Obama intensifie la lutte contre le terrorisme

Lors d'une allocution télévisée, Barack Obama a réaffirmé, dans la nuit de dimanche à lundi, sa volonté de "détruire Daech" sans pour autant envoyer de troupes massives en Syrie.

“La menace du terrorisme est bien réelle mais nous en viendrons à bout”. Pendant treize minutes dans la nuit de dimanche à lundi, le président des Etats‐Unis a réaffirmé sa volonté de venir à bout de l’Etat islamique (EI) au cours d’une allocution télévisée exceptionnelle en direct du Bureau ovale de la Maison‐Blanche. C’est la troisième fois que Barack Obama utilise ce procédé en sept ans de présidence. Le discours présidentiel intervient cinq jours après la tuerie de San Bernardino qui a fait 14 morts et 21 blessés.

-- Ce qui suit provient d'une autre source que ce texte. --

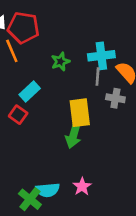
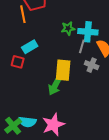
green star: (60, 62) -> (68, 28), moved
red square: (18, 115) -> (18, 62), turned -32
pink star: (82, 186) -> (53, 125), size x1.6

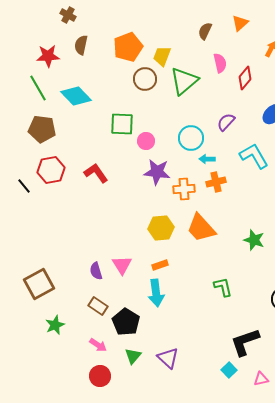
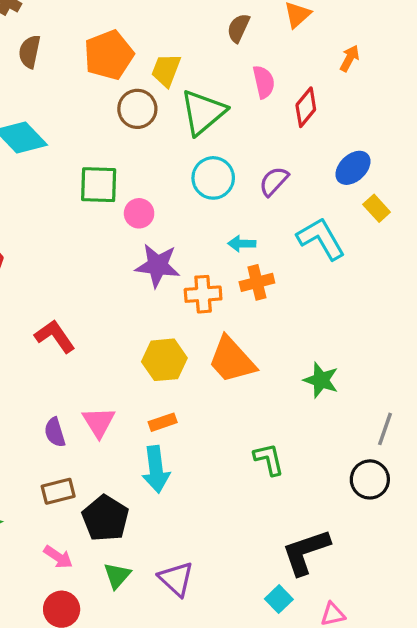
cyan circle: (191, 138) -> (213, 178), moved
red L-shape: (96, 173) -> (55, 336), moved
brown rectangle: (98, 306) -> (58, 491), turned -48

L’attaque avait été revendiquée par l’EI samedi dernier.

Sur le compte Twitter de Barack Obama : “Le Président Obama s’adresse à la nation pour évoquer la menace terroriste et veille à la sécurité du peuple américain”

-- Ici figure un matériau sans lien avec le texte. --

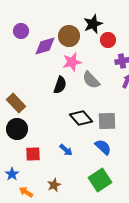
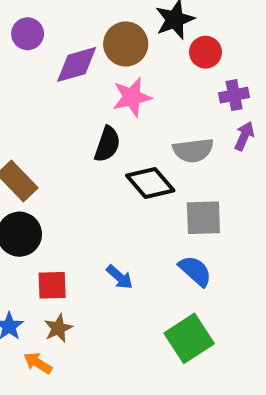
gray semicircle: (91, 80) -> (193, 150), moved, turned -54
black diamond: (81, 118) -> (150, 183), moved
brown star: (54, 185) -> (58, 328), moved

Le président états‐unien réaffirmé sa volonté de “détruire Daech”, sans pour autant envoyer massivement des troupes au sol en Syrie. “Il n’est pas nécessaire d’envoyer une nouvelle génération d’Américains combattre, et mourir sur un sol étranger pendant une autre décennie”, a affirmé Barack Obama.

Le président Obama a par ailleurs abordé trois autres axes militaires. Il a d’abord annoncé que les bombardements de la coalition internationale vont “se poursuivre et s’intensifier”. Il a ensuite confirmé que des forces spéciales américaines mèneront plus d’opérations ciblées. Le 1er décembre, avant même la tuerie de San Bernardino, le Pentagone avait évoqué le déploiement d’unités supplémentaires. Enfin, Barack Obama a assuré de son soutien les combattants étrangers qui luttent contre Daech. “Nous continuerons de former et de fournir en matériel les forces qui combattent au sol en Irak et en Syrie”, faisant référence notamment aux Peshmergas kurdes et à l’armée régulière irakienne.

Barack Obama a par ailleurs réaffirmé l’importance du front commun international, Russie incluse, pour s’attacher à détruire « un groupe qui nous menace tous ». Les Etats‐Unis coopèrent aussi avec la Turquie pour lutter contre la contrebande de pétrole de Daesh à la frontière syro‐turque.

Plaidoyer pour un contrôle accru des armes

Sur le plan de sa politique intérieure, Barack Obama a une nouvelle fois incriminé la prolifération des armes à feu. Il a exhorté le Congrès à faire en sorte qu’une personne fichée, interdite de prendre un avion vers, ou à l’intérieur des Etats‐Unis, soit incapable de se procurer une arme. Cette « no‐fly list » comptait 47 000 noms en 2013. « C’est une affaire de sécurité nationale », a‐t‐il martelé.

Plus largement, il a rappelé son engagement pour un contrôle plus strict de la vente d’armes, surtout les fusils d’assaut, utilisés à San Bernardino. « Les autorités, si efficaces soient‐elles, ne peuvent détecter tous les auteurs de tueries, a rappelé le président. Nous devons faire en sorte qu’il leur soit plus difficile de tuer. » Depuis le premier janvier 2015, 351 « fusillades de masse » ont eu lieu aux Etats‐Unis. 461 personnes ont été tuées, 1 313 autres blessées.

Evoquant la sécurité aux frontières, Obama a prôné un « contrôle renforcé ». Tashfeen Malik, la femme qui a perpétré la tuerie de San Bernardino, avait bénéficié d’un visa de 90 jours pour rejoindre son fiancé et se marier. Malgré une vérification d’identité, d’empreintes, et un entretien individuel, les autorités n’avaient pas détecté le danger.

Un appel lancé à la communauté musulmane

« C’est un problème auquel les musulmans doivent se confronter, sans excuse, a élargi le président Barack Obama en fin de discours. C’est de leur responsabilité de déraciner ces idées déviantes qui mènent à la radicalisation ». Il a ajouté à l’adresse de ses compatriotes : « C’est de notre responsabilité de rejeter les discriminations ». Le Président a rappelé que les divisions et la trahison des idéaux démocratiques renforcent le terrorisme.

En écho à François Hollande lors de de la cérémonie d’hommage aux attentats du 13 novembre, Obama a tenu à faire la différence entre « le culte de la mort » de l’EI, et les croyances pacifiques du milliard de musulmans dans le monde. « Les musulmans américains sont nos amis, nos voisins, nos collègues de travail et nos héros sportifs ».